- WORK INSTRUCTION -
Extract every line of text from the items below verbatim, in their original order, and omit the pictures from your output.

- INPUT DATA -
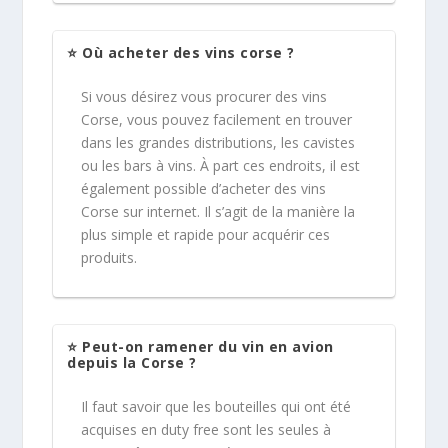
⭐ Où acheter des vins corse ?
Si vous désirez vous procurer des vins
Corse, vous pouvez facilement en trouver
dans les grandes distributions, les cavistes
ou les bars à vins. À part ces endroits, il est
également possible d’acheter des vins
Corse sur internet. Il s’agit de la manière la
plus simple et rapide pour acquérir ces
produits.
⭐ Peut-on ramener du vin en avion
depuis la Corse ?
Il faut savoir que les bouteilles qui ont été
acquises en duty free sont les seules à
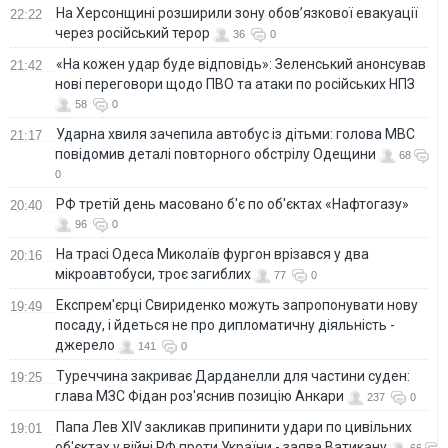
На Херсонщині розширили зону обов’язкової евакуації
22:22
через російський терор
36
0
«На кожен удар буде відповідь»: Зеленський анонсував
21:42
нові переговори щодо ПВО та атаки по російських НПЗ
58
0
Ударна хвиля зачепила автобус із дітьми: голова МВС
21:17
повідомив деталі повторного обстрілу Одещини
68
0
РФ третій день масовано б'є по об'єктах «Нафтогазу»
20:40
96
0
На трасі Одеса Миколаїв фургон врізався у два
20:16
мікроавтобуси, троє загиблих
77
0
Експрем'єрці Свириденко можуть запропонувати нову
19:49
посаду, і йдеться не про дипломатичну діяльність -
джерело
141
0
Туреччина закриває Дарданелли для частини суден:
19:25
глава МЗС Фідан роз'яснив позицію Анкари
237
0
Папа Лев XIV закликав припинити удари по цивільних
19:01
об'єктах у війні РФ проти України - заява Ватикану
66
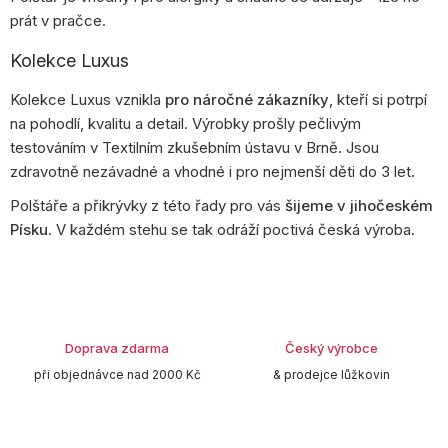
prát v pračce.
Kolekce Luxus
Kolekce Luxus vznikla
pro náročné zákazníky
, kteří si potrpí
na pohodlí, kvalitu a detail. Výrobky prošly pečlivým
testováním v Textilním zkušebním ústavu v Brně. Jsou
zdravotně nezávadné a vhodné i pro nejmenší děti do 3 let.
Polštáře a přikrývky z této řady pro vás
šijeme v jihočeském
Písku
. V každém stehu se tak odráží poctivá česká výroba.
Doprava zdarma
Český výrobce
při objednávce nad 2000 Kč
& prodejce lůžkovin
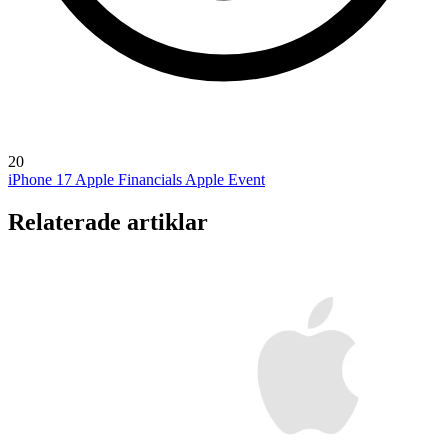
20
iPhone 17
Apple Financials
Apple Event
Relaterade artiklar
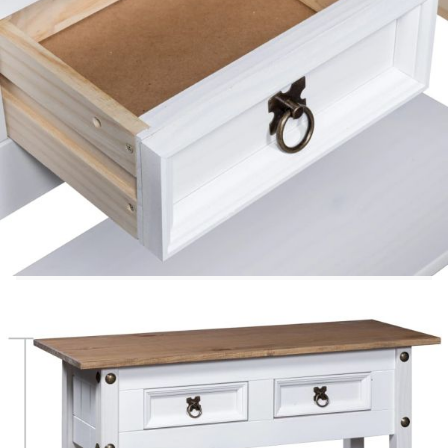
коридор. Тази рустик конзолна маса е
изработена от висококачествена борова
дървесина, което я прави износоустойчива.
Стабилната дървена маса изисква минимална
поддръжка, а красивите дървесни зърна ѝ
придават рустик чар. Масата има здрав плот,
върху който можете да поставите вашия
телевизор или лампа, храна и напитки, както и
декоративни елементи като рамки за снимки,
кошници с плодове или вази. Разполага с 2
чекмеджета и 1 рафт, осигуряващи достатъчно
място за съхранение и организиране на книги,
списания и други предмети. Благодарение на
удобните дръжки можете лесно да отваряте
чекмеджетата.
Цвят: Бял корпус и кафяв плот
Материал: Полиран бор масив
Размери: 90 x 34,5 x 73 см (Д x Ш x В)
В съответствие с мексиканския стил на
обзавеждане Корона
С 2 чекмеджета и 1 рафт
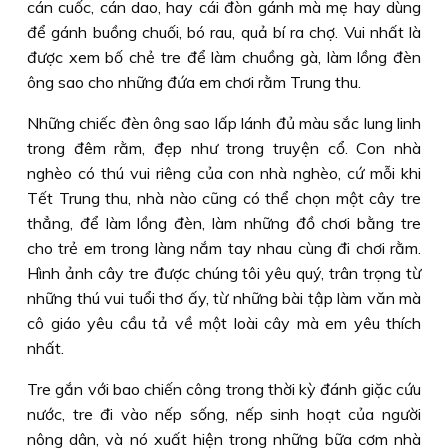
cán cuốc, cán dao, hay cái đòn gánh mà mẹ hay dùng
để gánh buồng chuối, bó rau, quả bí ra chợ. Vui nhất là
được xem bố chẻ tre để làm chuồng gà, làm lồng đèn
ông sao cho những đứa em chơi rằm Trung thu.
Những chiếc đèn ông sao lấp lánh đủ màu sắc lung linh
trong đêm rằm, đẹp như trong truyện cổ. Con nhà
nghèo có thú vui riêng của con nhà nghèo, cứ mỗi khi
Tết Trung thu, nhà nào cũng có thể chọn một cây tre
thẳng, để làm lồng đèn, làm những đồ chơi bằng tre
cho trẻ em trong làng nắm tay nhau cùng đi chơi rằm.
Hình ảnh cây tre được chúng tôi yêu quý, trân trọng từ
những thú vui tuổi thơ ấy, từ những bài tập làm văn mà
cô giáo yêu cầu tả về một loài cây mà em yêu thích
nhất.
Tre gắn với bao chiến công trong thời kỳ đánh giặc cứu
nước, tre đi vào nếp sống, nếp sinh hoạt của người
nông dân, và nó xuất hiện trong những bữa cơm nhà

- COMPLETED TASK -
⭐ Où acheter des vins corse ?
Si vous désirez vous procurer des vins
Corse, vous pouvez facilement en trouver
dans les grandes distributions, les cavistes
ou les bars à vins. À part ces endroits, il est
également possible d’acheter des vins
Corse sur internet. Il s’agit de la manière la
plus simple et rapide pour acquérir ces
produits.
⭐ Peut-on ramener du vin en avion
depuis la Corse ?
Il faut savoir que les bouteilles qui ont été
acquises en duty free sont les seules à
На Херсонщині розширили зону обов’язкової евакуації
22:22
через російський терор
36
0
«На кожен удар буде відповідь»: Зеленський анонсував
21:42
нові переговори щодо ПВО та атаки по російських НПЗ
58
0
Ударна хвиля зачепила автобус із дітьми: голова МВС
21:17
повідомив деталі повторного обстрілу Одещини
68
0
РФ третій день масовано б'є по об'єктах «Нафтогазу»
20:40
96
0
На трасі Одеса Миколаїв фургон врізався у два
20:16
мікроавтобуси, троє загиблих
77
0
Експрем'єрці Свириденко можуть запропонувати нову
19:49
посаду, і йдеться не про дипломатичну діяльність -
джерело
141
0
Туреччина закриває Дарданелли для частини суден:
19:25
глава МЗС Фідан роз'яснив позицію Анкари
237
0
Папа Лев XIV закликав припинити удари по цивільних
19:01
об'єктах у війні РФ проти України - заява Ватикану
66
prát v pračce.
Kolekce Luxus
Kolekce Luxus vznikla
pro náročné zákazníky
, kteří si potrpí
na pohodlí, kvalitu a detail. Výrobky prošly pečlivým
testováním v Textilním zkušebním ústavu v Brně. Jsou
zdravotně nezávadné a vhodné i pro nejmenší děti do 3 let.
Polštáře a přikrývky z této řady pro vás
šijeme v jihočeském
Písku
. V každém stehu se tak odráží poctivá česká výroba.
Doprava zdarma
Český výrobce
při objednávce nad 2000 Kč
& prodejce lůžkovin
20
iPhone 17
Apple Financials
Apple Event
Relaterade artiklar
коридор. Тази рустик конзолна маса е
изработена от висококачествена борова
дървесина, което я прави износоустойчива.
Стабилната дървена маса изисква минимална
поддръжка, а красивите дървесни зърна ѝ
придават рустик чар. Масата има здрав плот,
върху който можете да поставите вашия
телевизор или лампа, храна и напитки, както и
декоративни елементи като рамки за снимки,
кошници с плодове или вази. Разполага с 2
чекмеджета и 1 рафт, осигуряващи достатъчно
място за съхранение и организиране на книги,
списания и други предмети. Благодарение на
удобните дръжки можете лесно да отваряте
чекмеджетата.
Цвят: Бял корпус и кафяв плот
Материал: Полиран бор масив
Размери: 90 x 34,5 x 73 см (Д x Ш x В)
В съответствие с мексиканския стил на
обзавеждане Корона
С 2 чекмеджета и 1 рафт
cán cuốc, cán dao, hay cái đòn gánh mà mẹ hay dùng
để gánh buồng chuối, bó rau, quả bí ra chợ. Vui nhất là
được xem bố chẻ tre để làm chuồng gà, làm lồng đèn
ông sao cho những đứa em chơi rằm Trung thu.
Những chiếc đèn ông sao lấp lánh đủ màu sắc lung linh
trong đêm rằm, đẹp như trong truyện cổ. Con nhà
nghèo có thú vui riêng của con nhà nghèo, cứ mỗi khi
Tết Trung thu, nhà nào cũng có thể chọn một cây tre
thẳng, để làm lồng đèn, làm những đồ chơi bằng tre
cho trẻ em trong làng nắm tay nhau cùng đi chơi rằm.
Hình ảnh cây tre được chúng tôi yêu quý, trân trọng từ
những thú vui tuổi thơ ấy, từ những bài tập làm văn mà
cô giáo yêu cầu tả về một loài cây mà em yêu thích
nhất.
Tre gắn với bao chiến công trong thời kỳ đánh giặc cứu
nước, tre đi vào nếp sống, nếp sinh hoạt của người
nông dân, và nó xuất hiện trong những bữa cơm nhà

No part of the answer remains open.